From: Lee Corbin (email@example.com)
Date: Thu Apr 03 2003 - 20:32:47 MST
> > [Eliezer writes]
> > > No. I am reasonably certain that fictionally imagined characters
> > > don't have qualia. I'm in really, really deep trouble if they do.
There is no chance they have "qualia". The imagined characters
are only depicted, only described, only portrayed. It requires
specific code to go beyond that and emulate a being.
> > So, as AI empowered characters in such games advance, perhaps to
> > the point of having real qualia, it eventually becomes morally
> > wrong. Where is this point? How can it be determined?
If this were a gradual process, i.e., providing characters
in games with experiences (or, if you don't follow Dennett
giving them "qualia"), then it would always be a matter of
degree. How many fleas *must* your dog have before you do
something about it? How can that point be determined?
Come now!

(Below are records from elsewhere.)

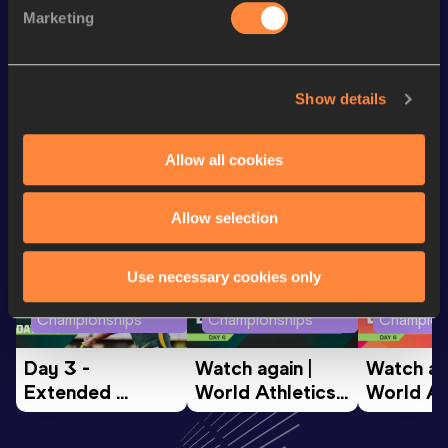
th
Triple Jump
12.61
m
613
Marketing
60 Metres
7.94
Show details
Looking for another athlete?
Allow all cookies
Watch & listen
SEE ALL
Allow selection
Use necessary cookies only
World Athletics U20
World Athletics U20
World Ath
Championships
Championships
Champion
Day 3 - 
Watch again | 
Watch aga
Extended 
World Athletics 
World Ath
Highlights | 
U20 
U20 
World U20 
Championships 
Champion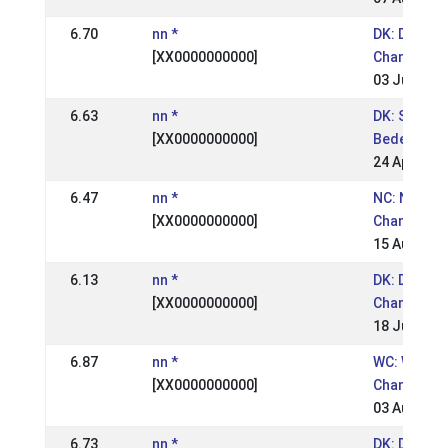
6.70
nn *
DK: Danish
[XX0000000000]
Champions
03 Jul 2005
6.63
nn *
DK: St.
[XX0000000000]
Bededagss
24 Apr 200
6.47
nn *
NC: Nordic
[XX0000000000]
Champions
15 Aug 200
6.13
nn *
DK: Danish
[XX0000000000]
Championsh
18 Jul 2004
6.87
nn *
WC: World
[XX0000000000]
Champions
03 Aug 200
6.73
nn *
DK: DM RID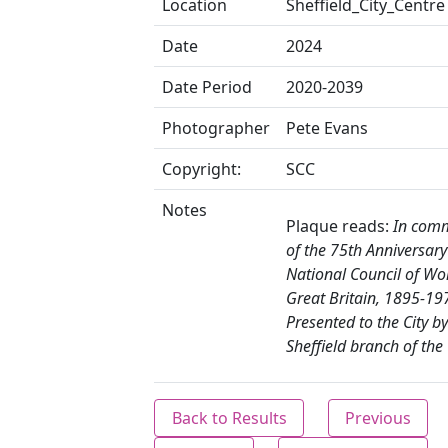
Location
Sheffield_City_Centre
Date
2024
Date Period
2020-2039
Photographer
Pete Evans
Copyright:
SCC
Notes
Plaque reads:
In com
of the 75th Anniversary
National Council of W
Great Britain, 1895-19
Presented to the City by
Sheffield branch of the
Back to Results
Previous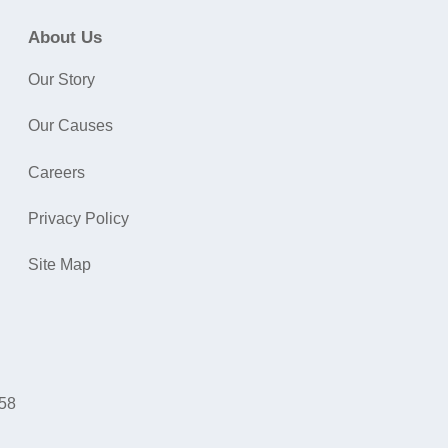
About Us
Our Story
Our Causes
Careers
Privacy Policy
Site Map
058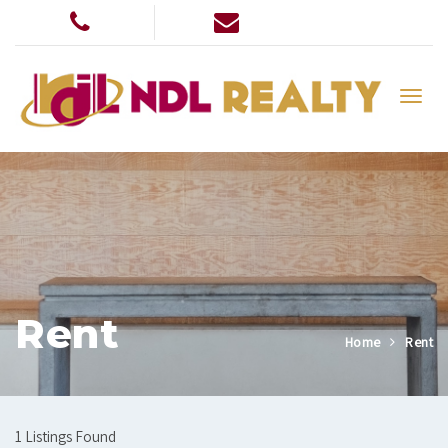
Rent
Home
Rent
1 Listings Found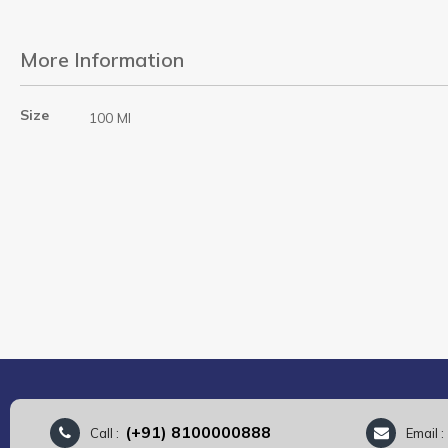
More Information
More
Size
100 Ml
Information
(+91) 8100000888
Call :
Email 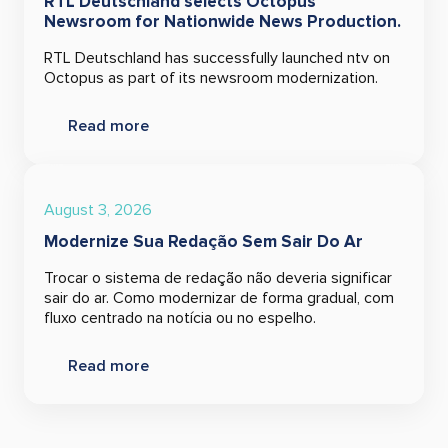
RTL Deutschland selects Octopus
Newsroom for Nationwide News Production.
RTL Deutschland has successfully launched ntv on
Octopus as part of its newsroom modernization.
Read more
August 3, 2026
Modernize Sua Redação Sem Sair Do Ar
Trocar o sistema de redação não deveria significar
sair do ar. Como modernizar de forma gradual, com
fluxo centrado na notícia ou no espelho.
Read more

We know how to deal with continua; the problem
only comes up about 10^6 times a year.
> > If we exist within a sim/VR for the amusement of more powerful
> > beings then that at least is immoral even though we might be
> > strictly their creations.
All one ever NEEDS do for characters is provide *portrayals*.
Nothing more; nothing more is *ever* needed unless for some
reason you wish to equip your simulation with *emulations*.
If (for some benevolent reason, shall we say) you decide to
equip your characters with feelings and thoughts, so that in
effect they are emulating some real or imagined person, then
you must give them thoughts and feelings they'll enjoy. But
for a game or story, portrayal is all that is required.
> If we are [simulated and emulated], then they [the VR
> controllers] have apparently decided that it isn't immoral.
Any bit of egregious pain is immoral.
> Maybe from their perspective, we are predictable automatons, and
> comparable to their insects. In their opinion, we probably lack some
> property that is the essence of experiencing pain and suffering.
> A higher order of qualia, maybe? "Qualia^2"?
Yes, one might at first suppose that beings sufficiently advanced
from us wouldn't care, so comparatively trivial are our emotions
to theirs. But this isn't right. When we get to the point, and
it will be soon, that we can simulate ants, then we'll quickly
reach the point beyond that where we must choose either to continue
to merely portray them, or instead to emulate them.
If we emulate them and furnish them with even a modicum of unpleasant
experience, then we are guilty of a moral crime. Anyone here should
be able to see that it is unacceptable to emulate creatures who are
having pain, or even unpleasant experiences. Depicting or portraying
characters never crosses that line unless we specifically build it in.